On being Insulted by Experts (and non-experts), and my evening with Russell Brand
Well, not an evening, exactly, but a few joyous minutes, connected by some sort of electronic miracle of the kind that has become all too easy in the modern world. The occasion can be found in full at about 40 minutes into this YouTube link
I appear again at around one hour 48 minutes and also briefly at one hour and 54 minutes. And I'm not planning to rehearse arguments on drug legalisation which have been held many times here and can be found in detail in many indexed items, and the comment threads that follow them.
The occasion was a very strange encounter, presented as a debate but in fact not really one, more a sort of combative colloquy, streamed live by Google and Intelligence Squared (who do organise successful debates in conventional style) from a large hole in the ground near King's Cross Station in London, underneath the offices of the 'The Guardian'.
I have no idea how the actual audience came to be selected, though I am used to the fact that metropolitan opinion is generally identical with the received wisdom of the BBC and the left-wing media - I might add that many supposedly conservative newspapers have, during the long slow surrender to drugs of the past 40 years, swallowed the propaganda of the liberalisers. I am sure that there were far too many people taking part, and I suppose that quite a lot of the audience (especially the overwhelmingly pro-drug online audience, and why is that?) thought that I could usefully have been left out of the cast.
Like Theodore Dalrymple, another sceptic about 'addiction', I was even inconvenient to my own side. Thanks to the widespread acceptance of psychobabble, and the strange ascendancy of the pseudo-scientific chimera known as 'Neuropsychopharmacology' many arguments which would once have been open are now more or less closed, and those who do not agree with the orthodoxy are pushed to the margins.
That is what Tuesday evening's event also demonstrated. My main contributions to the event were as follows. First I blamed drug-takers for their own actions, and also blamed them, and their hedonistic selfishness, for the disasters which have befallen the narco-states, disasters about which that very good man Ed Vulliamy is rightly incensed, though I don't share his solutions.
Second, I stated that drug-taking was itself morally wrong. This is absolutely true for the reasons that I stated, and for other reasons too , which I hadn't time to set out but which are dealt with in my book 'The War We Never Fought' (manuscript now delivered to the publishers).
These are perfectly arguable propositions and I think I made the case for them clearly and rationally. The response I received was not rational. It was a form of rage, mingled with incredulity. They thought everyone like me was dead already. How dare I still be alive? (For an unfettered expression of this hatred see many of the barely coherent comments on the YouTube original, seething with rage and loathing).

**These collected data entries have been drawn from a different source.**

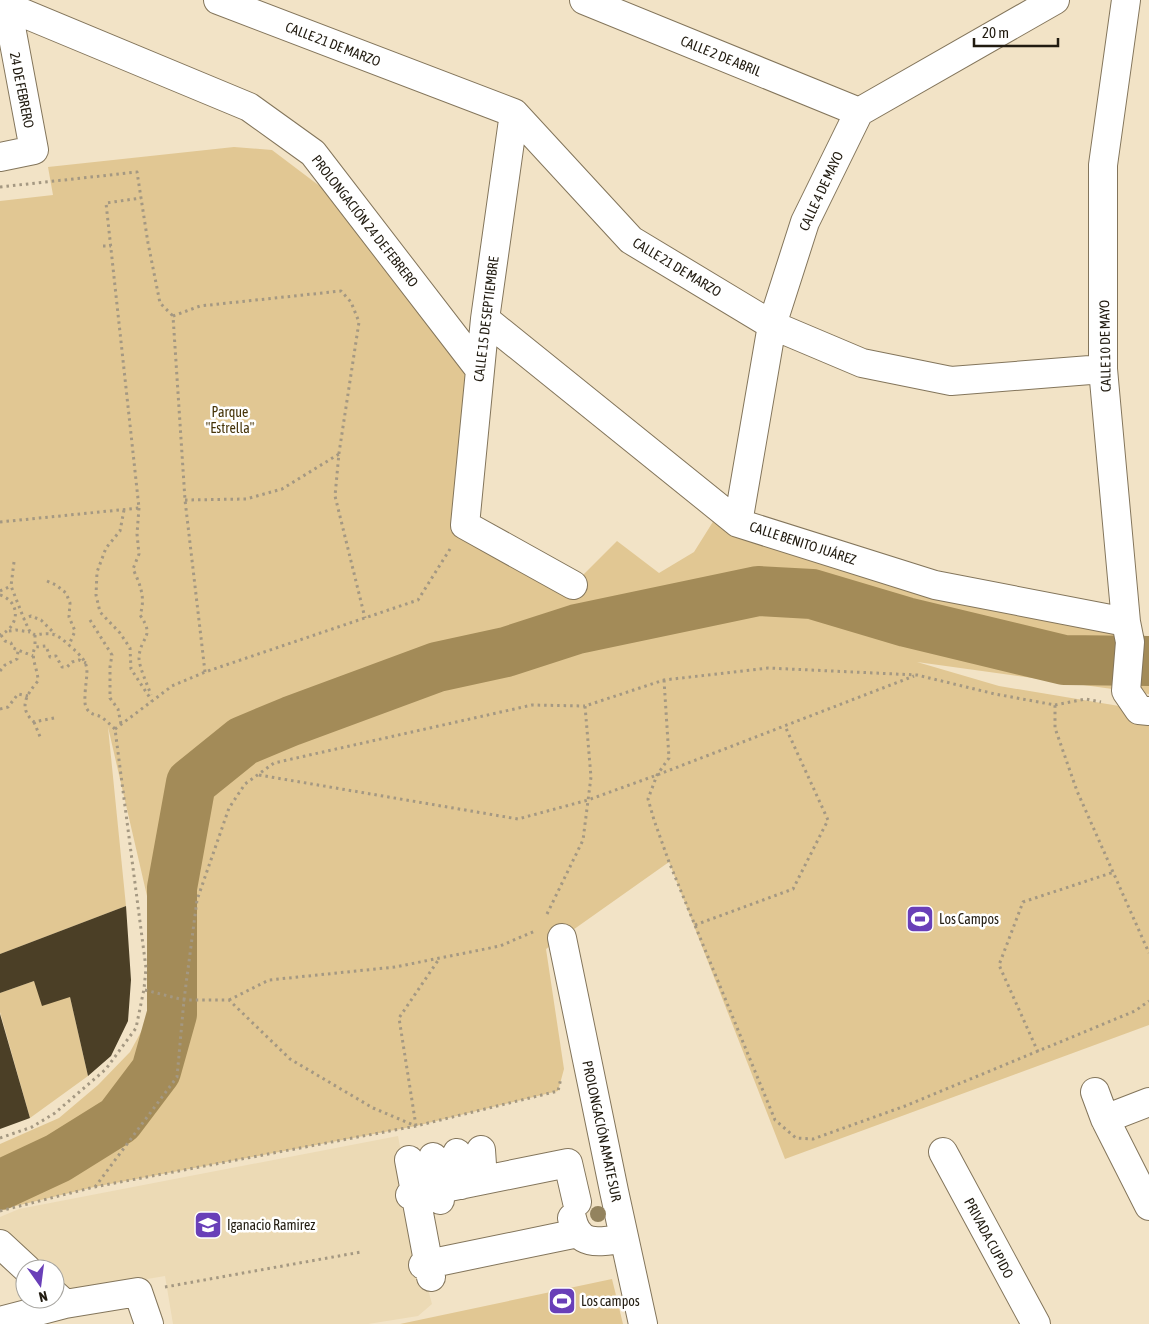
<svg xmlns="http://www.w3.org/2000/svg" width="1149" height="1324" font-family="'Asap Condensed',sans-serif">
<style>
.built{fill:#ecdab5}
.green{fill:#e1c793}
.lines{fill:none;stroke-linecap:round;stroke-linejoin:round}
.river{stroke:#a38b58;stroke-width:50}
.building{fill:#4b3f26}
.street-casing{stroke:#83755b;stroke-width:30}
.path{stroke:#a49882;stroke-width:3;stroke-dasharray:2.5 4;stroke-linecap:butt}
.street{stroke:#fff;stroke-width:28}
.tree{fill:#93835e}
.labels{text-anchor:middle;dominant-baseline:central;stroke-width:5;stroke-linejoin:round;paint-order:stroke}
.street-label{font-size:14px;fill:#211b10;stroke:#fff}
.park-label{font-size:14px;fill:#463409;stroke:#fff}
.poi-label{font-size:14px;fill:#211b10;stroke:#fff;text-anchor:start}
</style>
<rect width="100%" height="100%" fill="#f2e3c6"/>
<!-- built -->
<path class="built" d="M398,1136L425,1278L432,1304L418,1316L368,1324H173L165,1276L64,1293L55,1284V1269H39L0,1232V1217L19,1209Z"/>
<!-- green -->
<path class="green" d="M234,147L272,150L366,221L480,370L465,525L573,585L617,541L659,573L694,552L721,509L1149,637V694L917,662L999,686L1149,711V1025L785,1159L669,862L546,949L564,1069L558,1091L416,1126L94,1187L8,1208L5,1192L0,1195V1144L59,1118L98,1085L130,1052L147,1021L153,966L147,896L108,727L126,906L0,954V201L53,195L48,167Z
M34,981L70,997L88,1076L30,1118L0,1012V993Z
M612,1279L623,1324H400Z"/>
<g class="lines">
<!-- river -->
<path class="river" d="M0,1185L58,1158L119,1120L156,1071L172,1014V888L191,783L243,741L291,721L437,667L506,652L577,629L758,591L812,594L906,622L1064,660L1149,661"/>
</g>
<!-- building -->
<path class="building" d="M126,906L131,980L128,1021L111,1056L88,1076L70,997L42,1006L34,981L0,993V954Z
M0,1014L30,1118L0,1129Z"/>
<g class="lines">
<!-- street casing -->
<g class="street-casing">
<path id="street" d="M218,0L514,113L631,240L772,325L862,363L951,381L1103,369
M584,0L859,112
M1126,0L1103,165V369L1126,622L1130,642L1126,691L1139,710L1149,711
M6,6L249,107L313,153L480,370
M514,113L485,319L465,525L573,585
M0,157L34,150L6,0
M485,319L738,523L935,585L1126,622
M738,523L772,325L805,222L859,112L1055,0
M562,938L614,1191L643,1324
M1095,1092L1105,1119L1149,1206
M1105,1119L1149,1102
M481,1150L483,1180
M943,1152L1036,1324
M457,1153L461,1185
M433,1157L440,1200
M409,1160L431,1277
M410,1195L568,1163L577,1202
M572,1218C578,1248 601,1242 624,1238
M0,1244L27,1269
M423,1265L578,1233
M55,1295L65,1304L138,1292L149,1324
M0,1321L65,1304"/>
</g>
<!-- path -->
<path class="path" d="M0,187L137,172L148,243L160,303L173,316
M103,246H111
M185,500L246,499L282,489L339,454
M139,508L137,534L139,554L133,569C140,584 146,598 140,615C156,638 140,636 139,658C139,667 148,686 151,695
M124,510L120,531L106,548L97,572L96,595L100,612L120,633L130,648L131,669L152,701
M0,522L139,508L106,203L141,198
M14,562L11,586L24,619L31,616L41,620L55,634
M47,581L56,585L66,593L70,603L69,617L75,631L69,645
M0,591L11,586
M0,595C21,602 20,626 0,635
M90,620L112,655L110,667V698L118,709L121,724
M9,631L16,630L30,632
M1,635L5,641L11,643L13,648L33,656
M35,635V647
M0,671L5,665L17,659L18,651
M205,672L185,500L173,316L200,306L341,291L351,302L359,322L339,453L335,496L365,618
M664,680L669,758L657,775L648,799L654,820L669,862L775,1120L796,1138L813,1139L905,1106L1135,1011L1149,1001
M1055,705L1086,699L1101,702
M0,709L8,707L18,694L28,696
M54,718L34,722C18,708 26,695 38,681C38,669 30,658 35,647L46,646L50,657L56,656L62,667H67L72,662L79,660L86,663
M34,722L41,739
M115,729L172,686L205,672L418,600L450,549
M259,775L518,819L588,800L657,775L914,676
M547,914L583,840L591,777L585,706L664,680L768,668L917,675L995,694L1055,705V728L1077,791L1149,953
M695,925L793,889L828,820L785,726
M145,990L184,1000H229L290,1059L373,1108L416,1126
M229,1000L269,980L395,967L500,946L535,931
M1038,1052L999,965L1023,902L1114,872
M416,1126L399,1018L439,959
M0,1138L32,1127L55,1113L106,1069L136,1028L144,989L146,968L115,729C111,725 107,722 103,718C98,714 91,716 87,709C84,704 85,699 85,694C87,667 92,665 70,646C57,634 53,632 35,635L30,632L24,619
M95,1187L177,1077L184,1000L197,900L229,808L245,784L274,763L532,705L585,706
M0,1211L94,1187L416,1126L558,1091L561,1078
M165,1287L361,1252"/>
<!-- street -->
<use href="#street" class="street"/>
</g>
<!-- trees -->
<circle class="tree" cx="598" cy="1214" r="8"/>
<!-- icons -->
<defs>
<g id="stadium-square" transform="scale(1.4375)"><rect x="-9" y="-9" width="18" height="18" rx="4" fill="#693fb8" stroke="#fff"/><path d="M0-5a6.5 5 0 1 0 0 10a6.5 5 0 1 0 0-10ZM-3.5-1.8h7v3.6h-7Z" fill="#fff"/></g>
<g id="school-square" transform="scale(1.4375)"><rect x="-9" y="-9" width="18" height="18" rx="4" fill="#693fb8" stroke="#fff"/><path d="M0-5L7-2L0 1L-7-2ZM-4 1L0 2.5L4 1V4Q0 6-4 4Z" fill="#fff"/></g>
</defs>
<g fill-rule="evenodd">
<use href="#stadium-square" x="920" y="919"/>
<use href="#school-square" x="208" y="1225"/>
<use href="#stadium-square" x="562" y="1301"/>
</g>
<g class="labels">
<!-- street labels -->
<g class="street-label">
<text transform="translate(333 44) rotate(21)">CALLE 21 DE MARZO</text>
<text transform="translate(721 56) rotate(22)">CALLE 2 DE ABRIL</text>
<text transform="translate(22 90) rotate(79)">24 DE FEBRERO</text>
<text transform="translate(821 191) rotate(-65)">CALLE 4 DE MAYO</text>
<text transform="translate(365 221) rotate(52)">PROLONGACIÓN 24 DE FEBRERO</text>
<text transform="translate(677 267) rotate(31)">CALLE 21 DE MARZO</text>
<text transform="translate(486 319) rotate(-83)">CALLE 15 DE SEPTIEMBRE</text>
<text transform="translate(1105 346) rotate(-91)">CALLE 10 DE MAYO</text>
<text transform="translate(803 543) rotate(18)">CALLE BENITO JUÁREZ</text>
<text transform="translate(602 1131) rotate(78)">PROLONGACIÓN AMATE SUR</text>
<text transform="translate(989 1238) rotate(62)">PRIVADA CUPIDO</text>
</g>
<!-- park labels -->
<g class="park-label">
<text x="230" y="412">Parque<tspan x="230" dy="16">"Estrella"</tspan></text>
</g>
<!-- poi labels -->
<g class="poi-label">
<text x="939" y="919">Los Campos</text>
<text x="227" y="1225">Iganacio Ramirez</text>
<text x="581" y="1301">Los campos</text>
</g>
</g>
<!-- north arrow -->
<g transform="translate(40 1284) rotate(166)"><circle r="24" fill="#ffffff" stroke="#a6a49f"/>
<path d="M0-4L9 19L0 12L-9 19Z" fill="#693fb8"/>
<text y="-8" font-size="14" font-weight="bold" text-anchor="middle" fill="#211b10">N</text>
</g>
<!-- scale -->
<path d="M974 38v8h84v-8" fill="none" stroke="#211b10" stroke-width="2.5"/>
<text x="982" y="38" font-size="15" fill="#211b10" stroke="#ffffff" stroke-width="4" paint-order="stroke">20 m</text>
</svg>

The alleged comedian in the hat (he was wearing a hat indoors, and nobody else was, how was it abusive to mention his hat, obviously a consciously chosen personal trademark? Perhaps he didn't like me calling him an 'alleged' comedian, but I have to say I have yet to see any proof of the contention that he is one) responded to my point about selfish rich kids with a tirade of personal abuse and the standard all-purpose false accusation of racial prejudice that is the universal sign of a person who has no good argument, and knows he has no good argument. As his voice rose to a whine similar to the sound of an ill-tuned hand-dryer, he railed at me for daring to work for a newspaper he didn't agree with (and which caught him out in a piece of behaviour which doesn't exactly redound to his credit). It is amusing to be accused of bigotry by someone who fulfils its characteristics himself.
Mr Brand was one of three people that evening who chose to abuse me personally and crudely. Another was Julian Assange, a person I have never previously met and for whom I feel, in general terms, some sympathy. If he wants to call me lavatory-wall names, that's his privilege. But once again he offered no serious counter to my point. And, like Mr Brand, he received the general support of the audience for behaving in this way. The third was the extraordinarily over-rated lawyer Geoffrey Robertson, who – on every occasion when I have debated him – has shown himself to be rather poor at reasoned debate. This may be excusable, if tiresome, in an amateur, but in one of Her Majesty's counsel, a trained lawyer and part-time judge, it is pretty dispiriting. There are some opponents with whom it is a pleasure and a challenge to argue. He is not one of them. I might also add that in the Green Room beforehand he had approached me (without encouragement) in an ostentatiously friendly fashion, to which (having encountered him before) I responded with cool civility. I might also add that I received an e-mail from one of the pro-liberalisation speakers saying how much he regretted the rudeness of his side towards me, for which I am grateful.
The point is far greater than a simple matter of manners. The point is that this sort of treatment is the presage of suppression and censorship. Now they are merely shocked that I still dare to say these things, which they had hoped to make unsayable before now. The long collapse of the remaining conservative elements in the Tory party (now almost complete) means that the spectrum of permissible opinion, in public debate, is narrowing sharply, and I do not know how much longer I shall be allowed to express my opinions on major public platforms. The Brave New World grows closer, and the world a little darker, each day.